__PROBLEM TO WORK ON__: Give again, word for word, the line holding "pyautogui.scroll(-10, 481, 142)" and every line after it through the end of the data below. Omit pictures.

__ENTRIES SUPPLIED__:
* * * *
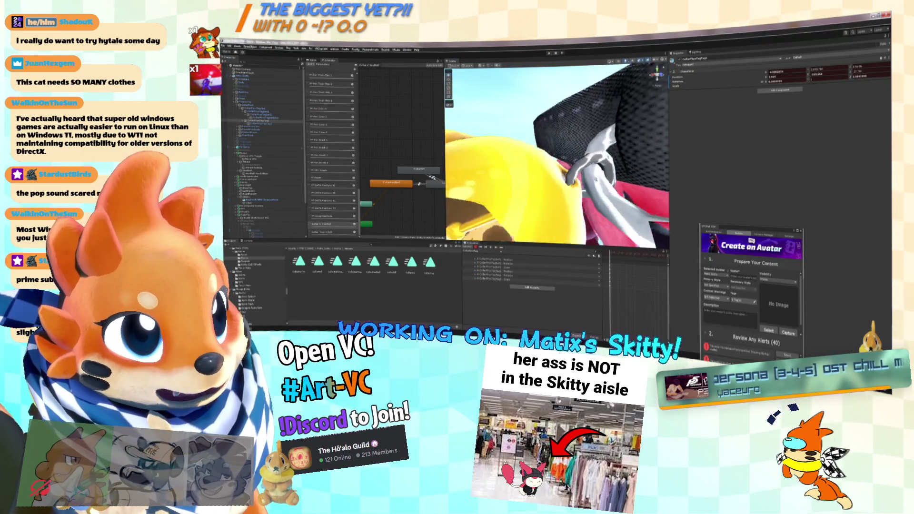
pyautogui.scroll(4, 557, 157)
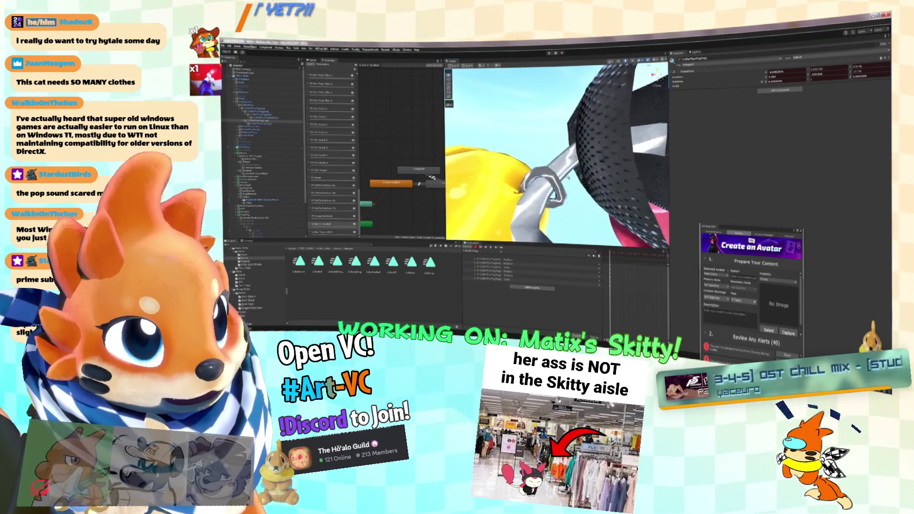
pyautogui.scroll(3, 561, 165)
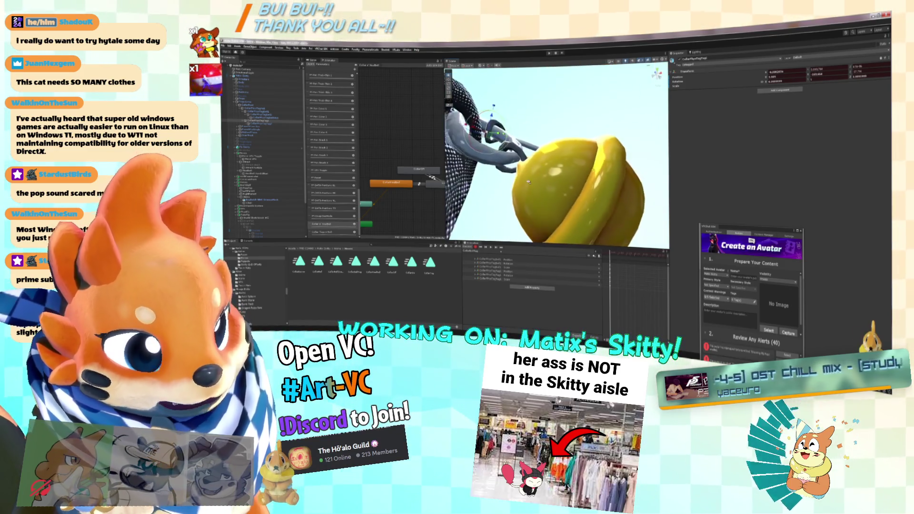
pyautogui.moveTo(472, 138)
pyautogui.mouseDown()
pyautogui.moveTo(516, 139)
pyautogui.moveTo(521, 179)
pyautogui.moveTo(505, 157)
pyautogui.moveTo(614, 152)
pyautogui.mouseUp()
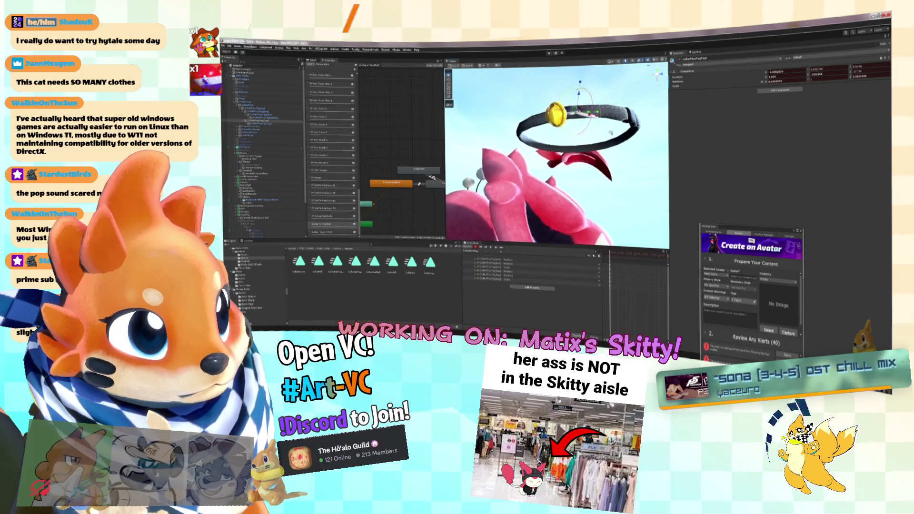
pyautogui.moveTo(626, 143); pyautogui.dragTo(615, 120)
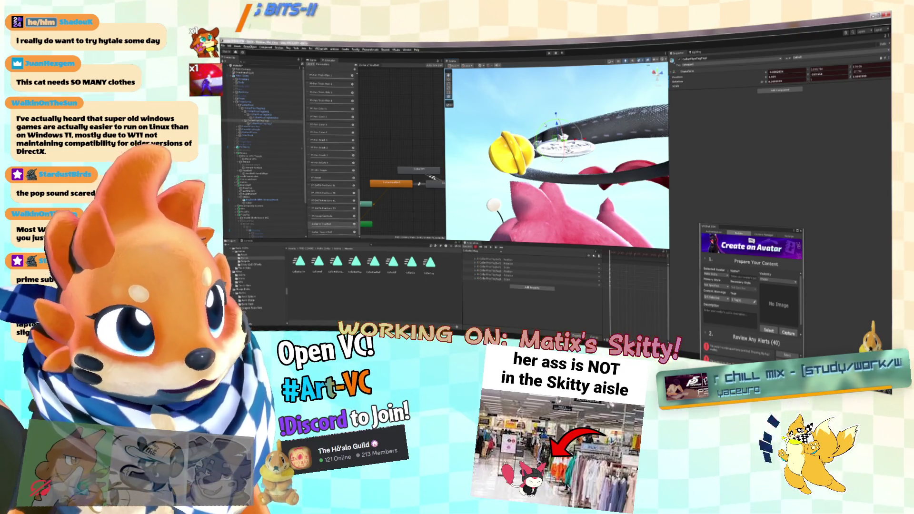
pyautogui.moveTo(557, 143)
pyautogui.mouseDown()
pyautogui.moveTo(553, 191)
pyautogui.moveTo(474, 249)
pyautogui.mouseUp()
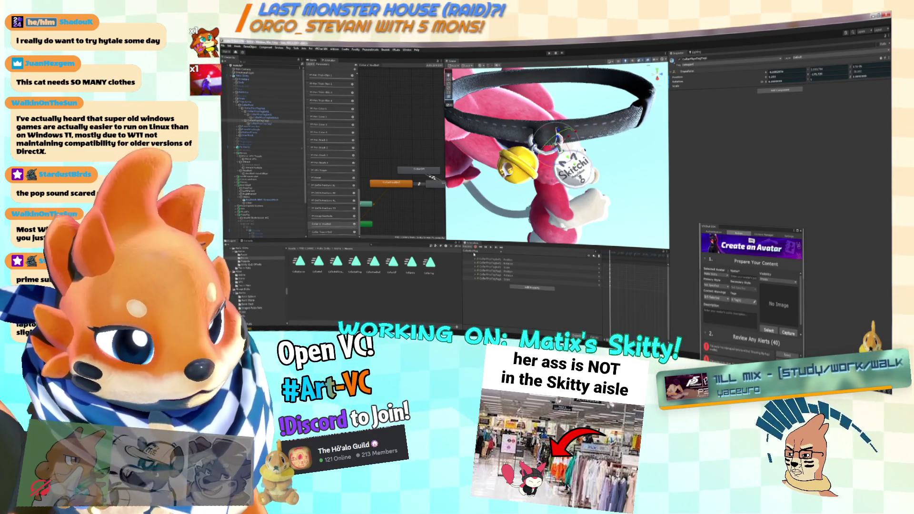
# Step: Load a collar clip's tracks from the Animation clip list
pyautogui.click(474, 254)
pyautogui.scroll(-10, 481, 142)
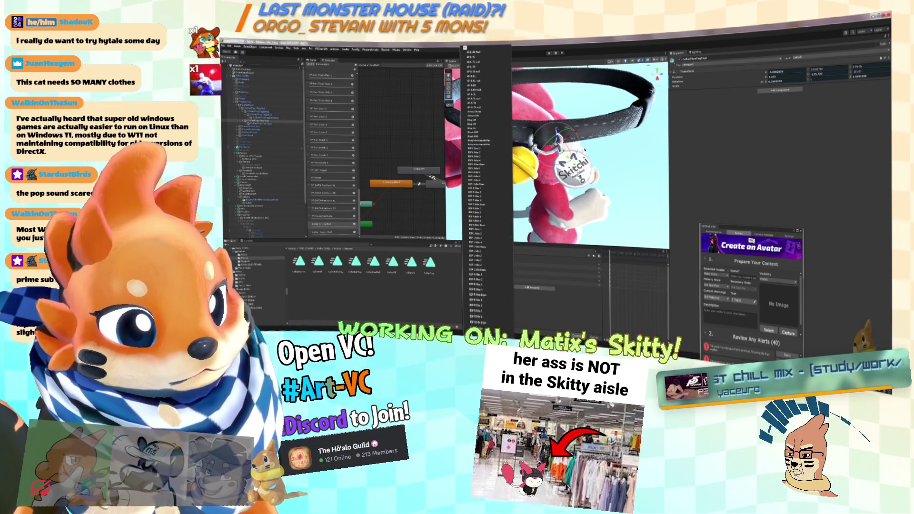
pyautogui.click(486, 256)
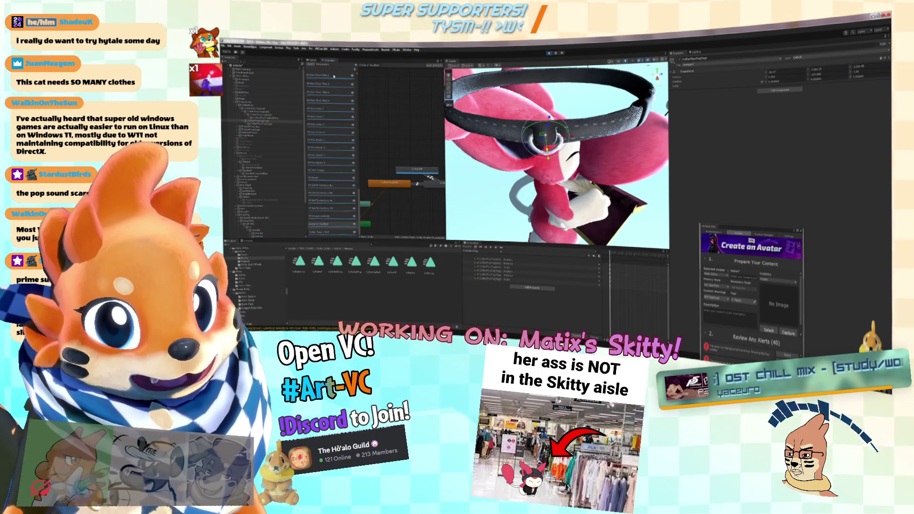
pyautogui.scroll(-10, 343, 223)
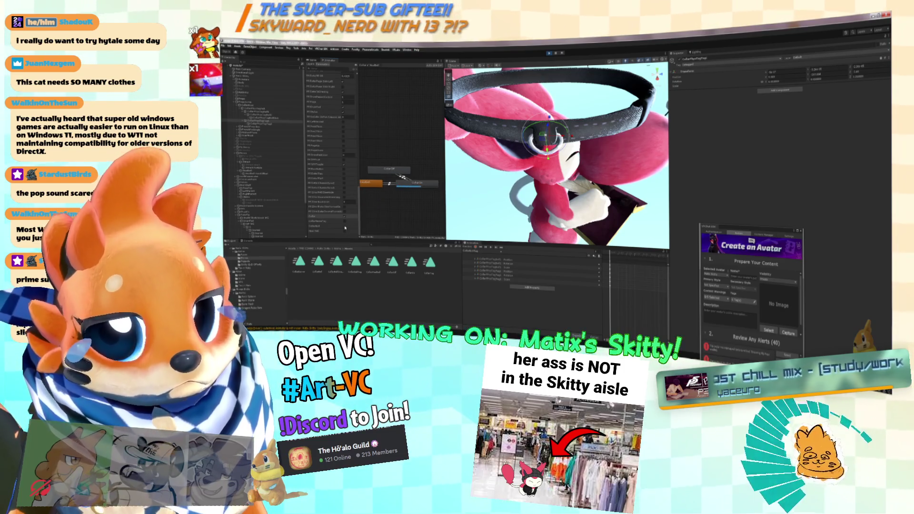
# Step: Toggle the collar bool parameters on and off, showing and hiding the gold bell and Skitchi tag
pyautogui.click(345, 227)
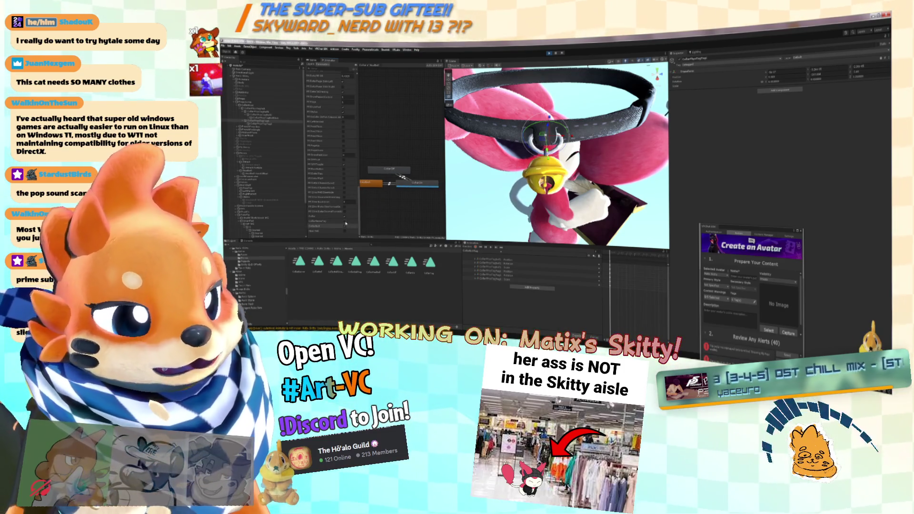
pyautogui.click(344, 222)
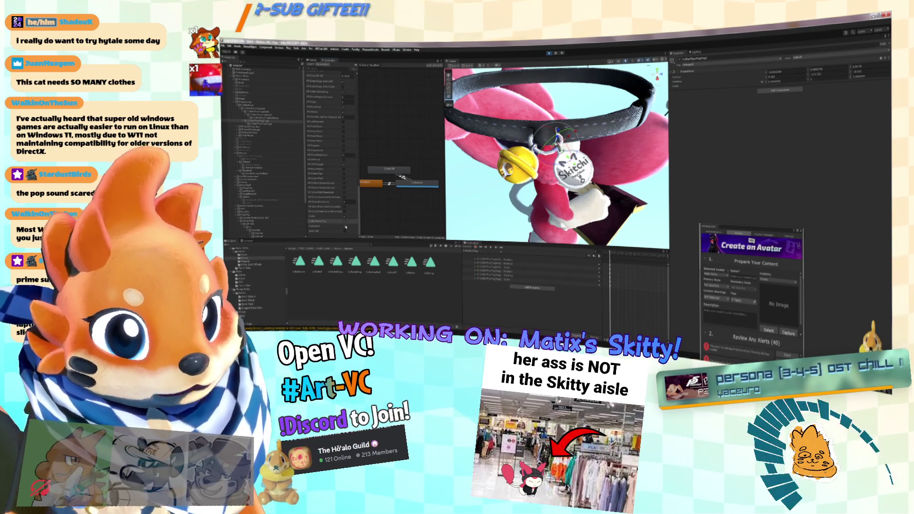
pyautogui.click(345, 227)
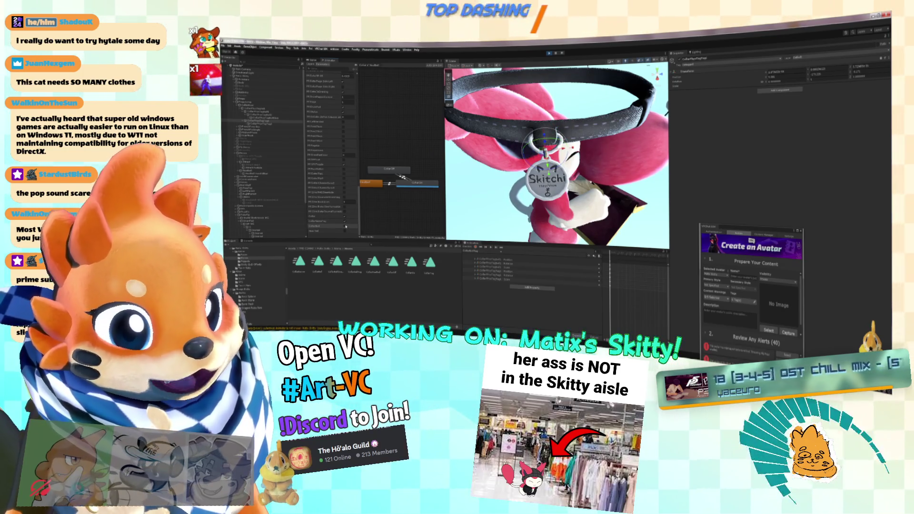
pyautogui.click(345, 227)
pyautogui.click(346, 223)
pyautogui.click(346, 222)
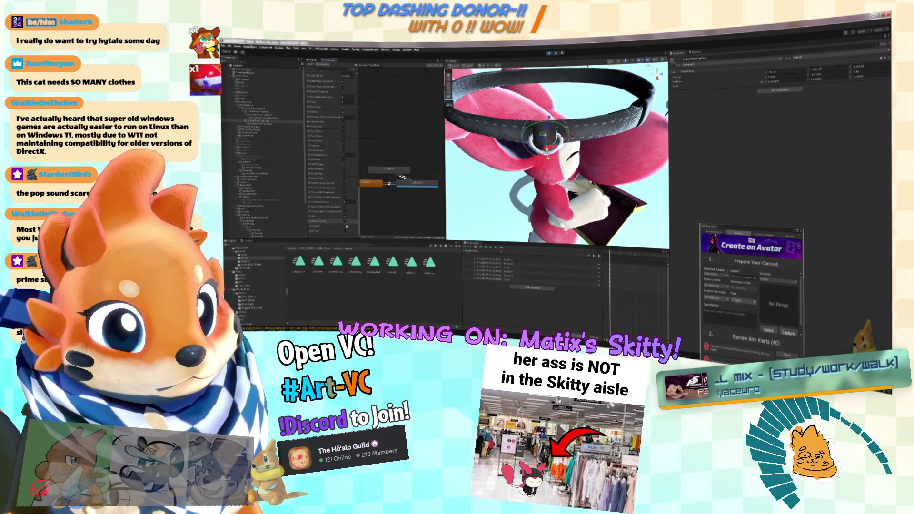
pyautogui.click(346, 227)
pyautogui.click(346, 222)
pyautogui.click(346, 227)
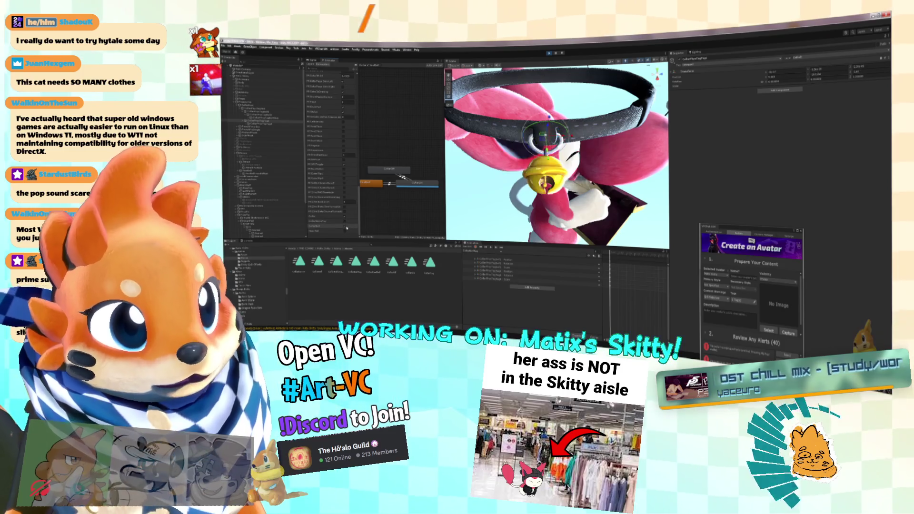
pyautogui.click(345, 222)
* * * *
__EXPECTED ANSWER__:
pyautogui.scroll(-10, 481, 142)
pyautogui.click(486, 256)
pyautogui.scroll(-10, 343, 223)
# Step: Toggle the collar bool parameters on and off, showing and hiding the gold bell and Skitchi tag
pyautogui.click(345, 227)
pyautogui.click(344, 222)
pyautogui.click(345, 227)
pyautogui.click(345, 227)
pyautogui.click(346, 223)
pyautogui.click(346, 222)
pyautogui.click(346, 227)
pyautogui.click(346, 222)
pyautogui.click(346, 227)
pyautogui.click(345, 222)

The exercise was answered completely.